Anyway, work came to me, so I did it as we need the money. I even ventured to visit a client in my wheelchair. Funnily enough, I began to realize that I was getting pleasure from the work. Also I was proving that a disabled person does still have a brain!
Then came the message from above that I was waiting for - but in a very unexpected place and manner.
Last week I had to go into hospital for a minor procedure. Unfortunately we had to take a private doctor, and go to a private hospital in Petach Tikva. Rather different to the normal Israeli hospital.
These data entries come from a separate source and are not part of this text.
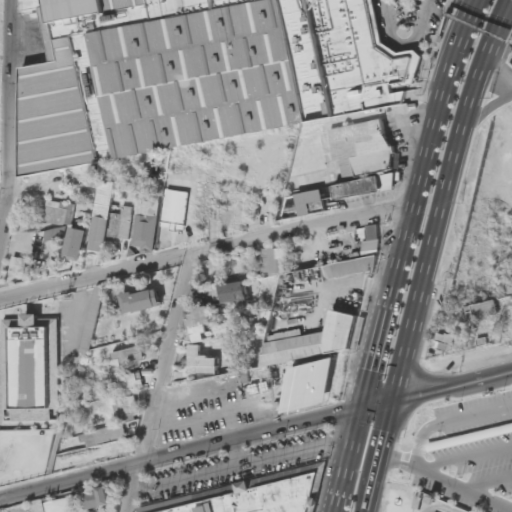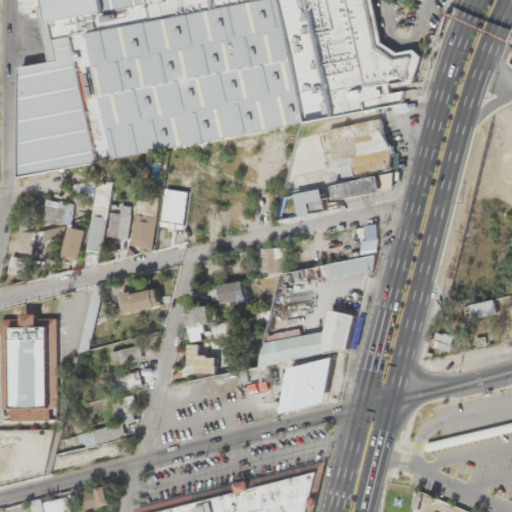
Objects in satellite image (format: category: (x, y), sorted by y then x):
parking lot: (413, 24)
parking lot: (463, 450)
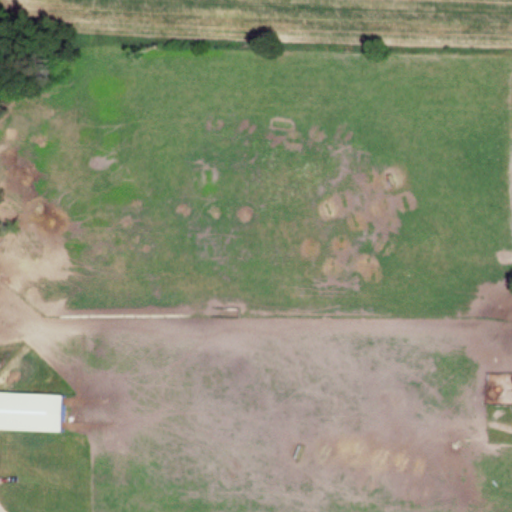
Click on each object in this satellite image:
building: (30, 411)
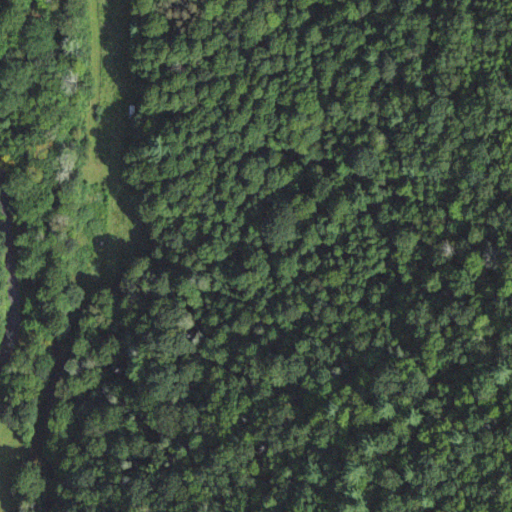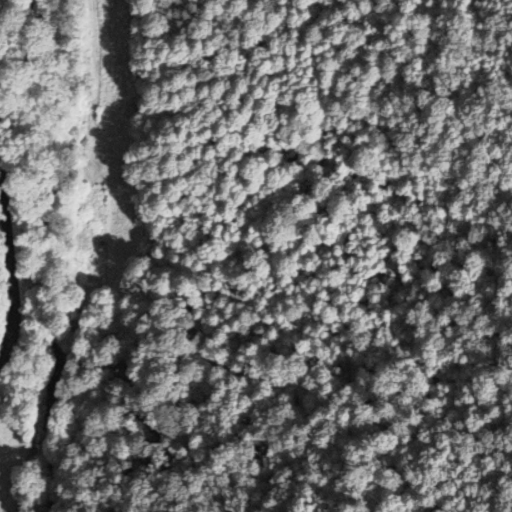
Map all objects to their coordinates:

So they had me all kitted out in the very appealing operating gown, cap and sox waiting to see the anesthetist. The normal questions came (in Hebrew), then the more difficult ones. What was my work? I thought this was a test question to check I had all my "faculties". As my Hebrew is poor, I just said Marketing. Not good enough for the doctor. What sort of Marketing? Hmm, try explaining this in simple Hebrew to a Russian doctor. So I said "Internet marketing like advertising on Google". (I was hoping he would at least know what Google is, and stop asking me more questions).
No, he carried on. "So you must be rich" he said. Haha. I fell for that one. "No way" I said, "You must earn more than me". Then came the killer answer. "I only earn 27 shekels an hour (approx. $6)" he said. I was dumbfounded - I pay much more than this to a house cleaner! So we carried on chatting, and the nurse joined in saying she earnt the same amount.
At the end of this conversation, I just thought what a strange country we live in.
But that's not the end of the story.
I'm in the operating room, having maneuvered myself up to the operating table by 2 doctors. My legs are hoisted up in the air, a drip is in my arm and I am waiting for a nice sleep. Then comes in another doctor and says to me "I hear you do Google work". Well, that's it. There can't be a clearer message to me from above that this is the work I should be doing.
Is there a morale to this story for anyone else? Maybe.
A career - or work as I think of it now - doesn't have to be saving the world or making millions. It should be fun, bring in a few pennies (shekels or dollars are also OK), but most importantly make you feel good about yourself.